**WORK ORDER**
Please restate, word for word, the lines below that begin at the one with "[^2]: Bihar al-anwar, Vol. 51, p. 160" and end at the one with "[^24]: Ithbat al-hudat, Vol.". Leave out all other lines.

**INFORMATION SHOWN**
——

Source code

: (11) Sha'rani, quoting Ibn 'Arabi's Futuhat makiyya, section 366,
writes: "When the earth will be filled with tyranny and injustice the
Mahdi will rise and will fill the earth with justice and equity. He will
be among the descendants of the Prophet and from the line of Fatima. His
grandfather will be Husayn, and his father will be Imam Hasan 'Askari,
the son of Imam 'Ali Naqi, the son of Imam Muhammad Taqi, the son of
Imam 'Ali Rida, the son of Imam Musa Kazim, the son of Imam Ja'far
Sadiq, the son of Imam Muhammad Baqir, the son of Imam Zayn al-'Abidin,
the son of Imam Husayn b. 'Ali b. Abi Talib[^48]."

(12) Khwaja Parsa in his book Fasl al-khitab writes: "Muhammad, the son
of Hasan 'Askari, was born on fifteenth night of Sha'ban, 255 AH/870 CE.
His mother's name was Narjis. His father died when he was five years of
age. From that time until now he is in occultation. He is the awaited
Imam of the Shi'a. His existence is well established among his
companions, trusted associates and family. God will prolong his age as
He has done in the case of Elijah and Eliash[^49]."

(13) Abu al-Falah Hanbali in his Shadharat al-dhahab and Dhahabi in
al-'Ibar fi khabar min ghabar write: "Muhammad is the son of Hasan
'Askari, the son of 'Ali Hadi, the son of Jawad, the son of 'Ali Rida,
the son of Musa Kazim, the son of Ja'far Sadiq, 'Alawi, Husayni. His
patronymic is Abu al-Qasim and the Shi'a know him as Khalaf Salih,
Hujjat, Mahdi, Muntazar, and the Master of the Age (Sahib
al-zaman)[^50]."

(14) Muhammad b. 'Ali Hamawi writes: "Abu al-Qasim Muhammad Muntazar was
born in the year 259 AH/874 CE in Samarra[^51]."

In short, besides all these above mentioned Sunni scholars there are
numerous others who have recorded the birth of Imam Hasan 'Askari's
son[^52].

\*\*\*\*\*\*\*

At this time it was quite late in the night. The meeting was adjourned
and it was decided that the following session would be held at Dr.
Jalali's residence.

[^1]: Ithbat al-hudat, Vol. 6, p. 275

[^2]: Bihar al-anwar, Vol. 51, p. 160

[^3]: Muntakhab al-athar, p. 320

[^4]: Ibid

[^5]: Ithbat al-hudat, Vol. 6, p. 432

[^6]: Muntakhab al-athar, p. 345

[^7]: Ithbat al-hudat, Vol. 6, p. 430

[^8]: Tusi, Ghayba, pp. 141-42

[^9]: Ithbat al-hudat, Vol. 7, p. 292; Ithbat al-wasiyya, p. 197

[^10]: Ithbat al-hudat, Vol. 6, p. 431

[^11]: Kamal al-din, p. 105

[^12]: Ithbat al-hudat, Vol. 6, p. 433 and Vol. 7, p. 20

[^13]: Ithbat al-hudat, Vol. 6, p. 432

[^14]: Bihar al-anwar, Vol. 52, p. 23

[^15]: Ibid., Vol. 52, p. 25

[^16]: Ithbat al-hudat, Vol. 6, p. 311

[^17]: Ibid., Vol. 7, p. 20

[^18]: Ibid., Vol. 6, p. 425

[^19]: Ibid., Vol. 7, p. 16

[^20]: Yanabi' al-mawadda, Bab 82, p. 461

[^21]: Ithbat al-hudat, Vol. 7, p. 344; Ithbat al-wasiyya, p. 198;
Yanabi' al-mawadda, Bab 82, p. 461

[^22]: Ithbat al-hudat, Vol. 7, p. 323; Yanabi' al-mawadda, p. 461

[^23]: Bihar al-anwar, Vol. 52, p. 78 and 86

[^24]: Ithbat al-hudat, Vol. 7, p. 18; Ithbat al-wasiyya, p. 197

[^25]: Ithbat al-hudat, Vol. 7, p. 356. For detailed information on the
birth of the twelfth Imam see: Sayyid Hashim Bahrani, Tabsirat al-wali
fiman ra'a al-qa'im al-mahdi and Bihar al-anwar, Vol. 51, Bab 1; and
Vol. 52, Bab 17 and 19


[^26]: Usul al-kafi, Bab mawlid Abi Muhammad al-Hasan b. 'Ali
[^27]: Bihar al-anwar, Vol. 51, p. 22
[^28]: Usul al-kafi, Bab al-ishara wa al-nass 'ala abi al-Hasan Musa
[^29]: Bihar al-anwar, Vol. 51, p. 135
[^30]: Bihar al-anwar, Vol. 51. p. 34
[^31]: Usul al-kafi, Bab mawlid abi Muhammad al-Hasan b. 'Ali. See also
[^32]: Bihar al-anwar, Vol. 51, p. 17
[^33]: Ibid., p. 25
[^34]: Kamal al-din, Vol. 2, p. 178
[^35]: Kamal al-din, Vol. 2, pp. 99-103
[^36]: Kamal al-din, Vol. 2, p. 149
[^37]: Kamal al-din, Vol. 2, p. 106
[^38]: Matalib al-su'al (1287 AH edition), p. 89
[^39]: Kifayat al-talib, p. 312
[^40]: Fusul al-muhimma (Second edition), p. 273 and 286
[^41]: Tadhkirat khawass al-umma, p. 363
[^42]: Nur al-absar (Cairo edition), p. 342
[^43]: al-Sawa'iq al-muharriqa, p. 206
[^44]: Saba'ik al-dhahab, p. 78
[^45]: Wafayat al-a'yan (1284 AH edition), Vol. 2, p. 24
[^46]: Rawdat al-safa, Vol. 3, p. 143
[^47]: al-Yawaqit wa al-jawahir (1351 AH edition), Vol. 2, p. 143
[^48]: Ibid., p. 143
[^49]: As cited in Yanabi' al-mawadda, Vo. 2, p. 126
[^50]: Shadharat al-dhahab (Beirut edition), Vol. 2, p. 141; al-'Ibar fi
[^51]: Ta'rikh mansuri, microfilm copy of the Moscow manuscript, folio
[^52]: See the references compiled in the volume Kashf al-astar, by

——

**PROBLEM SOLUTION**
[^2]: Bihar al-anwar, Vol. 51, p. 160

[^3]: Muntakhab al-athar, p. 320

[^4]: Ibid

[^5]: Ithbat al-hudat, Vol. 6, p. 432

[^6]: Muntakhab al-athar, p. 345

[^7]: Ithbat al-hudat, Vol. 6, p. 430

[^8]: Tusi, Ghayba, pp. 141-42

[^9]: Ithbat al-hudat, Vol. 7, p. 292; Ithbat al-wasiyya, p. 197

[^10]: Ithbat al-hudat, Vol. 6, p. 431

[^11]: Kamal al-din, p. 105

[^12]: Ithbat al-hudat, Vol. 6, p. 433 and Vol. 7, p. 20

[^13]: Ithbat al-hudat, Vol. 6, p. 432

[^14]: Bihar al-anwar, Vol. 52, p. 23

[^15]: Ibid., Vol. 52, p. 25

[^16]: Ithbat al-hudat, Vol. 6, p. 311

[^17]: Ibid., Vol. 7, p. 20

[^18]: Ibid., Vol. 6, p. 425

[^19]: Ibid., Vol. 7, p. 16

[^20]: Yanabi' al-mawadda, Bab 82, p. 461

[^21]: Ithbat al-hudat, Vol. 7, p. 344; Ithbat al-wasiyya, p. 198;
Yanabi' al-mawadda, Bab 82, p. 461

[^22]: Ithbat al-hudat, Vol. 7, p. 323; Yanabi' al-mawadda, p. 461

[^23]: Bihar al-anwar, Vol. 52, p. 78 and 86

[^24]: Ithbat al-hudat, Vol. 7, p. 18; Ithbat al-wasiyya, p. 197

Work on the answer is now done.